What is expected
Express the entries from the start through the line containing "text Ссылка на" as a Markdown table with columns named Row and Line, numbering each line and leaving out blank lines.

Records to process
—————
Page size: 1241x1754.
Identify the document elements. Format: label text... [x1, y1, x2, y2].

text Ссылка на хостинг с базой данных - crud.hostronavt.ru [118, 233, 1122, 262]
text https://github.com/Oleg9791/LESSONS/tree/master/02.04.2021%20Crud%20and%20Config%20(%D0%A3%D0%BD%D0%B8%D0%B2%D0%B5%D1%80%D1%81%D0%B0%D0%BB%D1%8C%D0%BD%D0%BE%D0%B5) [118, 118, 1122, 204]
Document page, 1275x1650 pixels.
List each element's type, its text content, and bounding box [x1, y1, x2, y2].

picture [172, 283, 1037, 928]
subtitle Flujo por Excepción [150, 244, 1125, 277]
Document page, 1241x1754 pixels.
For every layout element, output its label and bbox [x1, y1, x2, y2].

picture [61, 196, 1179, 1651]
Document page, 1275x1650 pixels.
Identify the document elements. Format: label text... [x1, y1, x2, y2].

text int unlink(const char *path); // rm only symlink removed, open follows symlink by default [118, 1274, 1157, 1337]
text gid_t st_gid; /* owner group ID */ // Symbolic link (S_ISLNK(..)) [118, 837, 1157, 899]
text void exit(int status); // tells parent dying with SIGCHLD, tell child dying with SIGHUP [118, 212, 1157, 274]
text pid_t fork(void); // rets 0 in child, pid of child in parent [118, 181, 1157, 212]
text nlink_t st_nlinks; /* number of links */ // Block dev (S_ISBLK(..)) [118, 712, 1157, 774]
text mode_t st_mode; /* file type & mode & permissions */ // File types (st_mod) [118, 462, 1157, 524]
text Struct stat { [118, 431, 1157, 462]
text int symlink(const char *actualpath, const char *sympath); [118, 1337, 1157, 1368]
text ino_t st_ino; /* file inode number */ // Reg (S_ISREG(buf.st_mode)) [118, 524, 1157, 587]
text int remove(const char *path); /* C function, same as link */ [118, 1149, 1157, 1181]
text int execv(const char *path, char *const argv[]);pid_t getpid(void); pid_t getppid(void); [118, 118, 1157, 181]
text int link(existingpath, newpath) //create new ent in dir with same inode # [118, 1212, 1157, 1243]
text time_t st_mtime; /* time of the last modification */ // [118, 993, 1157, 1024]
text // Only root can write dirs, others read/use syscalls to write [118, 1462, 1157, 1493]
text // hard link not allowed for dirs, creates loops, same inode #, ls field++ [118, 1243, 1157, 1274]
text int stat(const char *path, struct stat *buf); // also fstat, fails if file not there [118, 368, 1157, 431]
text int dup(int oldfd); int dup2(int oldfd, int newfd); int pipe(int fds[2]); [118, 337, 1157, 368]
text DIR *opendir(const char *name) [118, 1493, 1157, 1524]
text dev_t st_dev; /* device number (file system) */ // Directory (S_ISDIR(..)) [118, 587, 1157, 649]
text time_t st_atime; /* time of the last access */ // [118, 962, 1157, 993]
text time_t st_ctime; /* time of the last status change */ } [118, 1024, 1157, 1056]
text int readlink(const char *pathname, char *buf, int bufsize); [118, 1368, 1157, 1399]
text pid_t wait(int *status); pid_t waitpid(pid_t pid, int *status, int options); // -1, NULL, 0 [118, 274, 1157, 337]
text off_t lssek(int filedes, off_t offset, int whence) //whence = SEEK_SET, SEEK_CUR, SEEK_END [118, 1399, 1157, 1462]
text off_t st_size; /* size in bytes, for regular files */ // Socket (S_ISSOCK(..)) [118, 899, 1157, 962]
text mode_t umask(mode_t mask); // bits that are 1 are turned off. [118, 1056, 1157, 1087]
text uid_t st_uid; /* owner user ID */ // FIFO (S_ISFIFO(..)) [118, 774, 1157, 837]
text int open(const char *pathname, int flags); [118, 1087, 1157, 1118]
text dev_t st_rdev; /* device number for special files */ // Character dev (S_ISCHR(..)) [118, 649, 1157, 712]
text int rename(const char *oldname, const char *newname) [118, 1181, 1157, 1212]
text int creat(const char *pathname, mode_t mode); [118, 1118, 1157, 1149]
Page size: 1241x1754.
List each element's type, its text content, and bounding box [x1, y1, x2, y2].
—————
Solved problem
| Row | Line |
|---|---|
| 1 | Page size: 1241x1754. |
| 2 | Identify the document elements. Format: label text... [x1, y1, x2, y2]. |
| 3 | text Ссылка на хостинг с базой данных - crud.hostronavt.ru [118, 233, 1122, 262] |